Thursday, April 26, 2007

Out, out, brief candle

Last week's horrible events at Virginia Tech really affected me on levels I wasn't even aware of. The night after it happened, I had nightmares of my parents being dead, probably as a result of reading about an Indian man with a wife and two daughters who was one of the professors killed in the shooting. I guess it shook me up that this is the kind of thing that could happen anywhere to anyone. It was, on a smaller scale, the same sense of instability and uncertainty I felt on September 11, 2001. Perhaps also because my sister is a student at MIT, the parallels to Virginia Tech being however superficial are nonetheless significant when it's someone you love. It was one of those days that makes you want to drop what you're doing, gather everyone you care about into your arms and hold them for a little while.

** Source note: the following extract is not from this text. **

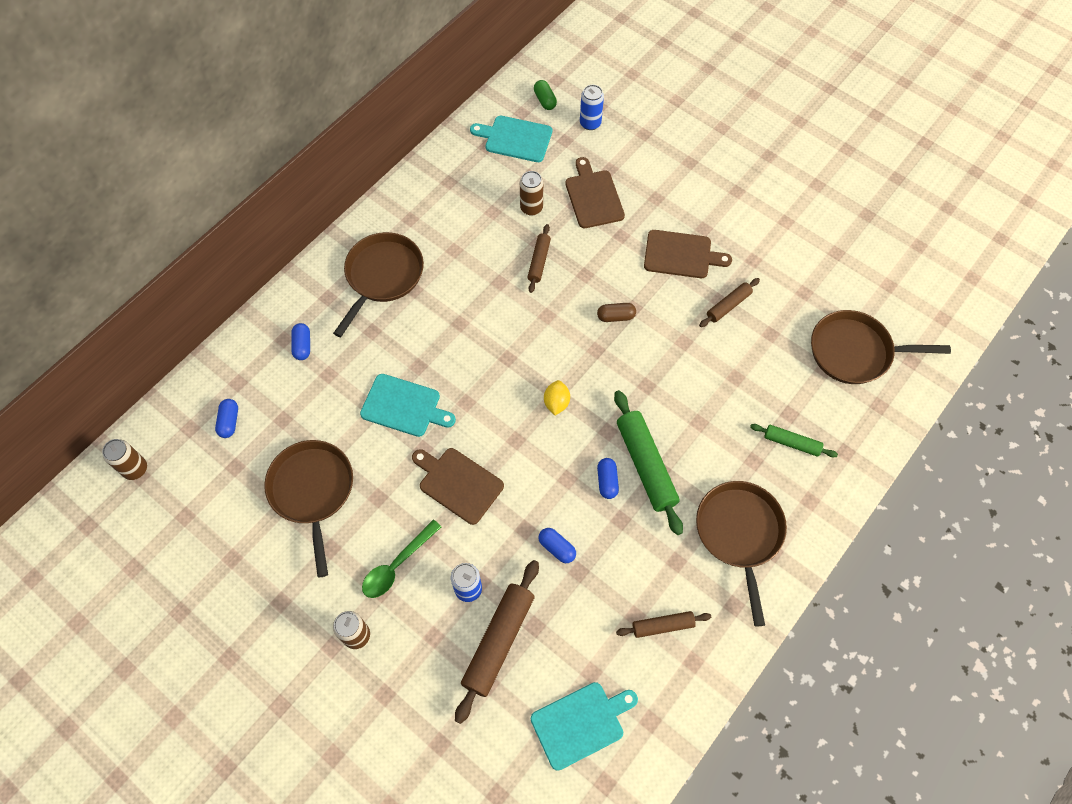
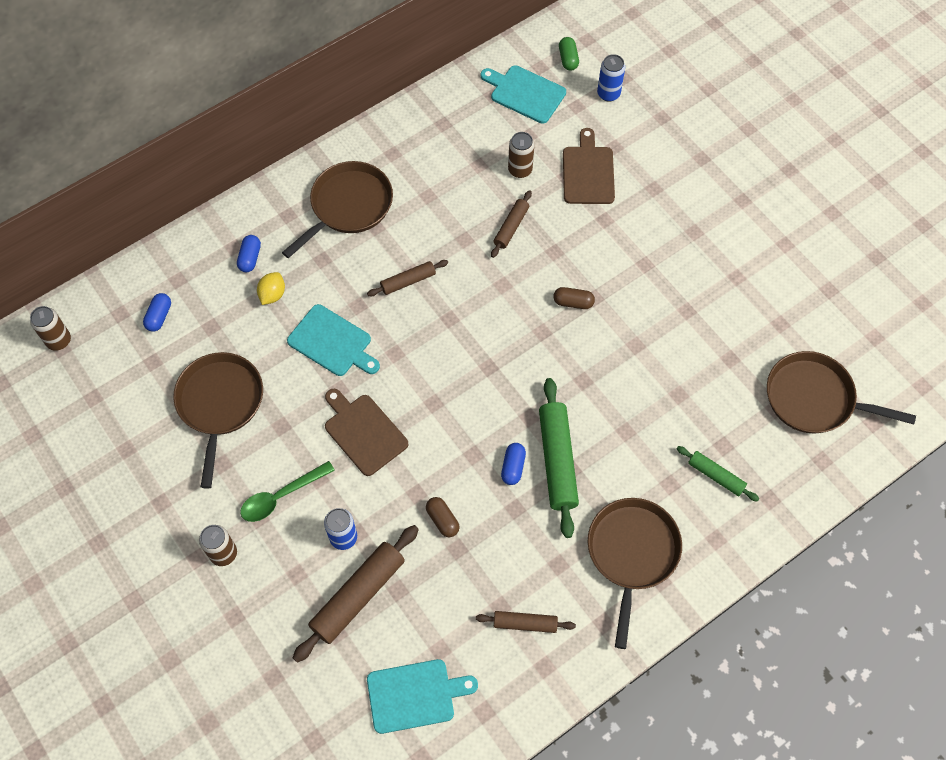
camera: 15 degrees right, 0 degrees up
blue capsule [539,528,576,563] -> brown capsule [426,497,460,537]
yellow lemon [544,380,570,415] -> yellow lemon moved to [257,272,285,305]
brown cutting board [644,230,732,278] -> none
brown rolling pin [699,278,760,327] -> brown rolling pin moved to [367,260,448,296]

As more details emerged about the troubled young man at the center of it all, the fear in my heart gave way to empathy and sadness. Mental illness is something I strive to make others regard as equivalent to any physical ailment. Just like diabetes or cancer, severe psychiatric diseases have profound physical and emotional impact and, if left untreated, destroy lives irreversibly. As the week went on, it became evident that the whole situation brought up more issues than the obvious. Undoubtedly and appropriately, there was a focus on gun control and campus safety. But as the inevitable question of why began to take center-stage, so much more emerged: ethnic identity (the significance, if any, of the shooter's heritage as a Korean-American who emigrated to the States as a young boy); community (his family's isolation and unsuccessful attempts by their cultural and geographic neighbors to reach out to them); responsibility (many of his teachers recognized that he was unwell and shared their concerns with the school's administration, to no avail); and of course, the stigma of mental illness, especially when the illness is poorly understood or socially uncomfortable, such as the likely autism and/or psychotic disorder the shooter suffered from.

In the end, I am left not only with grief and sympathy for the families of the victims who did not know that the last time they said I love you was truly the last, but also with understanding and compassion for the family of the shooter, a victim in his own right, who felt isolated and unloved despite the thousands of I love yous he heard throughout his brief and tortured life.